I was about to write that this is one of my favorite concepts of God. And it is. I love the idea of a God Who is my safe place. I love thinking of Him as a place I can go to hide. But how often do I really believe that this is true? When all around me is swirling and driving me insane, do I really believe that God is my safe place?

I'd like to say yes, but it wouldn't be true. More often than not, I want to be my own safe place. I want to have it all under control myself. I don't just want to be safe -- I want to feel safe, too.

See, when I try to pretend I have it all under control myself, I try to tell myself that I've got it, so it's all okay. My goal is to make myself feel safe: It's fine. I'll just do this and then I'll get this done, and then I'll do these other fifteen things before I go to bed. It'll be fine. But this fine is one of denial. I'm not really seeing all the crazy that is swirling around me. I'm not looking at the storm; I'm looking at my preparation for it and telling myself that I brought my umbrella -- it'll be fine!

When the storm hits, though, I am swept off my feet. And the ironic thing is that I still ignore the fact that I'm drowning in the flood, that the winds are whirling around me and I am blinded by the debris in my eyes. I keep yelling over the thunder and the wild gusts that I'm okay, I'm okay, I'm okay. I want to be my own safe place, and I will be, dang it.

But God. Two of my favorite words in the entire Bible.

At some point, I am so overwhelmed that I realize I am not a safe place. In fact, I'm absolutely terrified, and I've spent a lot of time denying it. I've wanted very much to be fine -- so much so that I have not listened to the fear in my heart. I am not safe, and my heart knows it.

It's only in these moments that I go running to Shelter. ...from the end of the earth I call to You when my heart is faint. Lead me to the rock that is higher than I, for You have been my refuge, a strong tower against the enemy (Psalm 61:2-3). This becomes my heart cry. I need help, and I know it.

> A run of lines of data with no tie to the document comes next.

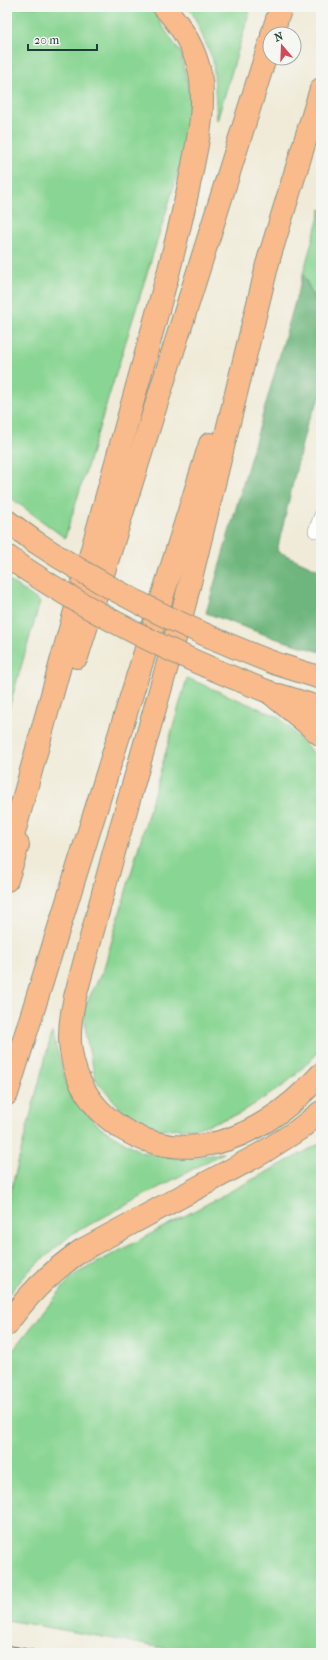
<svg xmlns="http://www.w3.org/2000/svg" width="328" height="1660" font-family="'IM FELL French Canon',serif">
<style>
.green{fill:#89d593;stroke:#548964}
.forest{fill:#6eb67d;stroke:#467a58}
.lines{fill:none;stroke-linecap:round;stroke-linejoin:round}
.lane-casing{stroke:#889486;stroke-width:14}
.highway-casing{stroke:#889486;stroke-width:24}
.lane{stroke:#fff;stroke-width:13}
.highway{stroke:#fabb8c;stroke-width:22}
.rail-casing{stroke:#1f3d34;stroke-width:4.5}
.rail{stroke:#f6f6f2;stroke-width:3;stroke-dasharray:9;stroke-linecap:butt}
.highway-bridge-casing{stroke:#889486;stroke-width:24;stroke-linecap:butt}
.highway-bridge{stroke:#fabb8c;stroke-width:22}
</style>
<rect width="100%" height="100%" fill="#f6f6f2"/>
<filter id="ink" filterUnits="userSpaceOnUse"><feTurbulence type="fractalNoise" baseFrequency=".025" numOctaves="2"/><feDisplacementMap in="SourceGraphic" scale="8" xChannelSelector="R" yChannelSelector="G"/><feConvolveMatrix kernelMatrix="1 2 1 2 8 2 1 2 1" color-interpolation-filters="sRGB"/></filter>
<filter id="wash" filterUnits="userSpaceOnUse"><feTurbulence type="fractalNoise" baseFrequency=".012" numOctaves="4" result="noise"/><feDisplacementMap in="SourceGraphic" scale="16" xChannelSelector="R" yChannelSelector="G"/><feGaussianBlur stdDeviation="0.9" result="paint"/><feColorMatrix in="noise" values="0 0 0 0 0 0 0 0 0 0 0 0 0 0 0 0 0 1.4 0 .05"/><feComposite in="paint" operator="in"/></filter>
<g filter="url(#wash)">
<rect width="100%" height="100%" fill="#f0ebd8"/>
<g class="green">
<polygon points="7,7 146,7 154,13 181,54 190,96 184,154 65,538 7,495"/>
<polygon points="186,7 251,7 217,121 213,60 193,14"/>
<polygon points="321,209 321,314 303,274"/>
<polygon points="7,579 40,602 7,715"/>
<polygon points="187,678 279,717 321,761 321,1046 314,1057 283,1086 239,1114 198,1128 160,1129 122,1110 96,1080 86,1038 84,1008 104,968"/>
<polygon points="52,1032 70,1096 101,1128 141,1152 184,1159 223,1153 72,1234 31,1269 7,1296 7,1205"/>
<polygon points="321,1143 321,1653 191,1653 7,1620 7,1358 72,1276"/>
</g>
<polygon class="forest" points="303,274 321,314 321,396 307,423 277,551 321,571 321,652 274,638 206,613"/>
</g>
<g filter="url(#ink)">
<g class="lines">
<g class="lane-casing">
<polyline id="lane" points="315,531 321,515"/>
</g>
<g class="highway-casing">
<g id="highway">
<polyline points="272,34 281,7"/>
<path d="M 270,254 L 185,603 L 114,852 L 75,997 C 71,1015 68,1033 71,1051 C 79,1112 139,1153 198,1146 C 246,1141 290,1109 321,1074"/>
<polyline points="266,268 321,89"/>
<polyline points="7,521 34,541"/>
<polyline points="7,556 24,568"/>
<polyline points="77,657 270,42"/>
<polyline points="277,664 321,678"/>
<polyline points="269,692 321,735"/>
<polyline points="279,695 321,708"/>
<path d="M 7,858 L 169,270 C 178,234 187,197 194,160 C 200,131 205,103 200,73 C 195,48 181,26 164,7"/>
<polyline points="7,880 18,845"/>
<polyline points="7,1094 210,444"/>
<path d="M 7,1324 C 28,1294 53,1270 82,1250 L 262,1153 L 298,1130 L 321,1112"/>
</g>
</g>
<use href="#lane" class="lane"/>
<use href="#highway" class="highway"/>
<g class="rail-casing">
<polyline id="rail" points="7,1647 38,1653"/>
</g>
<use href="#rail" class="rail"/>
<g class="highway-bridge-casing">
<g id="highway-bridge">
<path d="M 34,541 C 109,591 192,632 277,664"/>
<path d="M 24,568 C 101,619 183,659 269,692"/>
</g>
</g>
<use href="#highway-bridge" class="highway-bridge"/>
</g>
</g>
<rect width="328" height="1660" fill="none" stroke="#f6f6f2" stroke-width="24"/>
<g transform="translate(282 46) rotate(341)"><circle r="19" fill="#f6f6f2" stroke="#a0aca6"/>
<path d="M0-3L7 15L0 10L-7 15Z" fill="#d1495b"/>
<text y="-6" font-size="11" font-weight="bold" text-anchor="middle" fill="#1f3d34">N</text>
</g>
<path d="M28 44v6h69v-6" fill="none" stroke="#1f3d34" stroke-width="2"/>
<text x="34" y="44" font-size="12" fill="#1f3d34" stroke="#f6f6f2" stroke-width="3" paint-order="stroke">20 m</text>
</svg>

I am desperate for a place of serenity and peace.

Once I get to Shelter, though, I am disconcerted: I can hear the thunder and the hail and the wind outside. There it is, just outside the shutters. It bothers me. It clamors for my attention. And I get distracted and, frankly, a little annoyed. What gives? I thought this was a safe place!

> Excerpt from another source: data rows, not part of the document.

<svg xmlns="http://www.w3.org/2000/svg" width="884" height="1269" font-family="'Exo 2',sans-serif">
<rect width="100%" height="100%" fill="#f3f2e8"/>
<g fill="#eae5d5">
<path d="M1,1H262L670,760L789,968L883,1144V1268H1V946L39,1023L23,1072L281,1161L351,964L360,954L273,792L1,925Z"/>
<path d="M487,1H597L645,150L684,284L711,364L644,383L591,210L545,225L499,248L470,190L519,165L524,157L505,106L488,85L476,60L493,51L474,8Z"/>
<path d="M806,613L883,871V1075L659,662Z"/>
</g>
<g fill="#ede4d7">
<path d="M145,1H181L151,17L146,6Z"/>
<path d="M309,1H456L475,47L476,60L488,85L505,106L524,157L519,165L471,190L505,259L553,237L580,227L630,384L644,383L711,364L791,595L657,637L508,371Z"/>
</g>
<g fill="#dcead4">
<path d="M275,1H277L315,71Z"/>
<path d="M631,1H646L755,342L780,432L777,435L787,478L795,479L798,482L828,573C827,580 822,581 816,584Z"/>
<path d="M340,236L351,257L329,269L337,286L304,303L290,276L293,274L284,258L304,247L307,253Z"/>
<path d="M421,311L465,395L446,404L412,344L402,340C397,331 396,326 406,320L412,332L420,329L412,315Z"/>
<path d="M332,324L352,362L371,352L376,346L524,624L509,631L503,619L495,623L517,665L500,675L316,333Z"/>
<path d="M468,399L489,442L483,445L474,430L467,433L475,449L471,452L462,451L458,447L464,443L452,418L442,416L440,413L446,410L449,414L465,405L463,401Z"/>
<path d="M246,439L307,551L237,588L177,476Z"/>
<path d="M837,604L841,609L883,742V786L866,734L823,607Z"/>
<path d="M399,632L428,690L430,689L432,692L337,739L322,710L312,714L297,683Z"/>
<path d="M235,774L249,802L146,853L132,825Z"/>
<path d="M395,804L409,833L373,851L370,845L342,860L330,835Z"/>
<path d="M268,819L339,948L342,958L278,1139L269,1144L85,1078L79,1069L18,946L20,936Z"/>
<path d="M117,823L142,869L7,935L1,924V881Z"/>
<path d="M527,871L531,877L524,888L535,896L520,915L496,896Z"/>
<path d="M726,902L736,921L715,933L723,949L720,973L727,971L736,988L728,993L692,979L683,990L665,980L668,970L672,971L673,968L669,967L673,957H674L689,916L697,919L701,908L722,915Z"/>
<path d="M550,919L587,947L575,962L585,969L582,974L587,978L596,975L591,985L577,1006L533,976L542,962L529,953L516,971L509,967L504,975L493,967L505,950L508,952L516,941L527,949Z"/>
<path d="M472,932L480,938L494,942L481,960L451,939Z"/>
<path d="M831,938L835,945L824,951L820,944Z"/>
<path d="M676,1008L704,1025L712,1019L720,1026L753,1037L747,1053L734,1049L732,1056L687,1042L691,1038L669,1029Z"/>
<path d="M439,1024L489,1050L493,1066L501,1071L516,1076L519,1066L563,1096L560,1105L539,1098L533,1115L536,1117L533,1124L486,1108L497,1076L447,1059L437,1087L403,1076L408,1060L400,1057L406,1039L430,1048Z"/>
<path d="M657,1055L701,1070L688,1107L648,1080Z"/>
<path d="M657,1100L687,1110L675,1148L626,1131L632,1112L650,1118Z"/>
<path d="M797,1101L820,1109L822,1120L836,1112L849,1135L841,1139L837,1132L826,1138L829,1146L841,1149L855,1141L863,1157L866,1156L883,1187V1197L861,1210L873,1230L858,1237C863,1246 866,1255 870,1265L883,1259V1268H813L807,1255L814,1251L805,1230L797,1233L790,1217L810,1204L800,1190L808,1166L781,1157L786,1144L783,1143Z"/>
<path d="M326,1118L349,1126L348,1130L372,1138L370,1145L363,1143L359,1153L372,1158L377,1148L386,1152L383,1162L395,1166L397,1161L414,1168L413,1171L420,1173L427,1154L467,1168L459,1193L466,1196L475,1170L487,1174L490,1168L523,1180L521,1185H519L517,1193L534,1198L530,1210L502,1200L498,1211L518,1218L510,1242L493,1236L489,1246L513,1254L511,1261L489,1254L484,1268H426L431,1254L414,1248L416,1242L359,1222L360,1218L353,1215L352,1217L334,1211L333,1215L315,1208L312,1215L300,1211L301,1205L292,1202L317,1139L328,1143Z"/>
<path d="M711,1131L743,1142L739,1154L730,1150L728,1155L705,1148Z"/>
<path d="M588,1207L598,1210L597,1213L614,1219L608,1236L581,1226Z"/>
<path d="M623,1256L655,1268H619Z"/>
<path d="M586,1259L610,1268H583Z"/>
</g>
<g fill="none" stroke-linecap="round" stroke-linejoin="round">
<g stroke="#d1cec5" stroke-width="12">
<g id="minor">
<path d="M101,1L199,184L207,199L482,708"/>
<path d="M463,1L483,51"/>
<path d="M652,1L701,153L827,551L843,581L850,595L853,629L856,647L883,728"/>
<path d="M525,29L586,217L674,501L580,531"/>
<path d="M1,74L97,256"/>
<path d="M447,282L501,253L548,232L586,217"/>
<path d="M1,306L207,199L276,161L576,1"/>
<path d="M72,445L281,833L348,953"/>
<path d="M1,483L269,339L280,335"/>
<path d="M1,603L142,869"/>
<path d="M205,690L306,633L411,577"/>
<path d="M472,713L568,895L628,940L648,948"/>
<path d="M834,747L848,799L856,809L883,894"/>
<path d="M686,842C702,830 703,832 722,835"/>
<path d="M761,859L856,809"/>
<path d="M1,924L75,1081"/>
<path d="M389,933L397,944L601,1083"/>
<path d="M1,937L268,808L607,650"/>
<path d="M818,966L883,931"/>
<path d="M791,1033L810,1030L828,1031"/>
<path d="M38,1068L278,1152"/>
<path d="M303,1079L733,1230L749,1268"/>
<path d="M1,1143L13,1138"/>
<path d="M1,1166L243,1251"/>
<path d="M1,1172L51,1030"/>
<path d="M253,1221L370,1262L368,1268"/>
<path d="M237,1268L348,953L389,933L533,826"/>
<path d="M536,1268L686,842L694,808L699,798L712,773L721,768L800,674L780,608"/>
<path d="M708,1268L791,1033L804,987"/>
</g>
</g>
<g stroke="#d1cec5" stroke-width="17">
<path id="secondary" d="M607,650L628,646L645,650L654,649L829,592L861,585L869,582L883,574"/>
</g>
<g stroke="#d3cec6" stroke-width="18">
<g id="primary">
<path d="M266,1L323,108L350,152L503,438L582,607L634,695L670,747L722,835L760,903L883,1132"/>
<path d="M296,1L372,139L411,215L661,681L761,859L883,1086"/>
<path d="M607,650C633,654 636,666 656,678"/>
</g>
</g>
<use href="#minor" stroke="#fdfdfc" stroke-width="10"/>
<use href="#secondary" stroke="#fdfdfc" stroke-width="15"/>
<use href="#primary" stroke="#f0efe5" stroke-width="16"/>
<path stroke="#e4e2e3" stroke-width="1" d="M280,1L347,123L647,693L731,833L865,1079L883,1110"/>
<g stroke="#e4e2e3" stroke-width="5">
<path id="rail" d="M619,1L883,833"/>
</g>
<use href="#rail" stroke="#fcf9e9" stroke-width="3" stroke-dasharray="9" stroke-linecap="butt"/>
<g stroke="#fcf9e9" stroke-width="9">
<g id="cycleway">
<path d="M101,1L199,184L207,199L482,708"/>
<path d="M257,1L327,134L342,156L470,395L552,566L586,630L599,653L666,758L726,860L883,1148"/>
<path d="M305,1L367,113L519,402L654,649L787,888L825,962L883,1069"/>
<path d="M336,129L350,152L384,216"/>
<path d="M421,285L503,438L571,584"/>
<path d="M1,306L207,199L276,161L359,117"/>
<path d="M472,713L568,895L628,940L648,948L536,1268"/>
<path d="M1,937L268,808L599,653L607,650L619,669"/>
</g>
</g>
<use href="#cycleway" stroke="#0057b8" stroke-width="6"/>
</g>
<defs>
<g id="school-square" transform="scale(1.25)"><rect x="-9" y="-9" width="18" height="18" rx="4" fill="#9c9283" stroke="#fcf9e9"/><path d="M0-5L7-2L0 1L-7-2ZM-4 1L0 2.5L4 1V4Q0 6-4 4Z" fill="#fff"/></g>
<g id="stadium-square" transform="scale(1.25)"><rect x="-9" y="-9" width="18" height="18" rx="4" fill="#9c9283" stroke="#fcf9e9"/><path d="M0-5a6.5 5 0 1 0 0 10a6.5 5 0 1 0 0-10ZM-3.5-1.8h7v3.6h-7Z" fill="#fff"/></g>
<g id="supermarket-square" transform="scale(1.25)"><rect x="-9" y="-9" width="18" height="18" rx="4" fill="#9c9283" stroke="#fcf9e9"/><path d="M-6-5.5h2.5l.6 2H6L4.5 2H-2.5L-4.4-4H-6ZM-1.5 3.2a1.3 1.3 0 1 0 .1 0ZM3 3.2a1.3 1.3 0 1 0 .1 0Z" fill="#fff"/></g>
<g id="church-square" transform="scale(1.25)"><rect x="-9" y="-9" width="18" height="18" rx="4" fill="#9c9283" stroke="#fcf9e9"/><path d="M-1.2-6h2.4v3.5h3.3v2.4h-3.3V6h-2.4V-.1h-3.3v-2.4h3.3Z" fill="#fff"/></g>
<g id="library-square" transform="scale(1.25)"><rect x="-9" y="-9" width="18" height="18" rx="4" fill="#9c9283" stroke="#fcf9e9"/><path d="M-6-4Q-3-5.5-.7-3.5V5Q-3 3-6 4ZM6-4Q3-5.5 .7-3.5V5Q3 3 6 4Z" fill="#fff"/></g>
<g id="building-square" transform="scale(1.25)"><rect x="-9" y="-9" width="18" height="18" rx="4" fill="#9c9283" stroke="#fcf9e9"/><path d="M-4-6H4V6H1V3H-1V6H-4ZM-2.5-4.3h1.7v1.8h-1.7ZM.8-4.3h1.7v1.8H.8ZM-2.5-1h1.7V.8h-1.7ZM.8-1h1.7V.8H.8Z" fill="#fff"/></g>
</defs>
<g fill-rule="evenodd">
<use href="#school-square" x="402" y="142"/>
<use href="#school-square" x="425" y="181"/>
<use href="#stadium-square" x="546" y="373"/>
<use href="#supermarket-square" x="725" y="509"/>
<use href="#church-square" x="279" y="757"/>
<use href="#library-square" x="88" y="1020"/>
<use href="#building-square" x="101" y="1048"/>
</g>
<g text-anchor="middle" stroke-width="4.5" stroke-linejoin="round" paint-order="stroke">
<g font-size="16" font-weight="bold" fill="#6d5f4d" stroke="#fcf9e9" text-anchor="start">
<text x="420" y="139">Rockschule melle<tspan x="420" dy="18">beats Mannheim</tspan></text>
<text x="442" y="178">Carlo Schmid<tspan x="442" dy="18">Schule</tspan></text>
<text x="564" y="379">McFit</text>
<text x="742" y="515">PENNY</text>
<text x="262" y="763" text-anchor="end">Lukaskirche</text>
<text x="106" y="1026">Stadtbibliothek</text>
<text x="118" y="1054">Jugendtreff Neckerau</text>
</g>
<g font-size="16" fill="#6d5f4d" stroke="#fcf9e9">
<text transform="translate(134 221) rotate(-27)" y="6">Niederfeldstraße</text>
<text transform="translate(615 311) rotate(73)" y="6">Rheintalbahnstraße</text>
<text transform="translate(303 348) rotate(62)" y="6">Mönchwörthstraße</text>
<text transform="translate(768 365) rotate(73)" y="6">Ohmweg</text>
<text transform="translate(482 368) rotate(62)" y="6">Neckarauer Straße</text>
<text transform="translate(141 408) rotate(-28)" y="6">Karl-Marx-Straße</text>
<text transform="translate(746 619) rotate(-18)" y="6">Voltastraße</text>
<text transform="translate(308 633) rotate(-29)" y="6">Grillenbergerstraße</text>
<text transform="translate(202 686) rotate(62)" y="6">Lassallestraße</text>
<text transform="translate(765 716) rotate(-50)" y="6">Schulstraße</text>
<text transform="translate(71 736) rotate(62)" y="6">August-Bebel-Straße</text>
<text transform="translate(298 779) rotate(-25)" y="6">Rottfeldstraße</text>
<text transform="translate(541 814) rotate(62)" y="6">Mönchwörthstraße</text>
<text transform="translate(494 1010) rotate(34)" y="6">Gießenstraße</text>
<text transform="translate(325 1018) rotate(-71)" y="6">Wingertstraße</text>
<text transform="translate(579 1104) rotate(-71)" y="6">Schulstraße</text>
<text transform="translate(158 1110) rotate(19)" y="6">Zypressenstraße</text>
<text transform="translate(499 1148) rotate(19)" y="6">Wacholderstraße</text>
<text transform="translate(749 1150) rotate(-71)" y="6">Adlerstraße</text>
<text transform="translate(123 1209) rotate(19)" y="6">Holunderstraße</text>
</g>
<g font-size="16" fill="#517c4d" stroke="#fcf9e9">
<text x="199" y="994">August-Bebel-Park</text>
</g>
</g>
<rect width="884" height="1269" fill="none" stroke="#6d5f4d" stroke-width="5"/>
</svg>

The strong tower will keep the rain out, will protect me from the wind. That's what it's designed to do. But I have to trust that it will protect me if I want to have any kind of peace. I will never experience any kind of rest if I'm distracted by the crazy. I have to choose rest. I have to choose to stop worrying about the circumstances and the workload and the commitments and my schedule. It doesn't do me any good to be in the shadow of His wings if I don't rest there.

I think that's why Psalm 62:8 starts with an admonishment to trust in Him at all times, O people. Yes, God is a refuge for us. And He has never failed us. He has always protected us. So why don't we trust Him to protect us again? Why don't we trust the Shelter in which we've made our home?

That's really what it comes down to for me: I am in Christ. I am forever held in His everlasting arms. The question that He asks me every day is not whether He is a refuge for me, but whether I will trust Him to be that. Will I try to feel safe, or will I rest in the knowledge that I already am?

It's a question we are all asked, every single day. Every single moment. And every single moment, we get the opportunity to answer it.

May my answer be a resounding YES. Because sometimes adventure is scary, and I need to know that I'm safe.

Because guess what? I am. We are. May we not wait until we are drowning to remember it.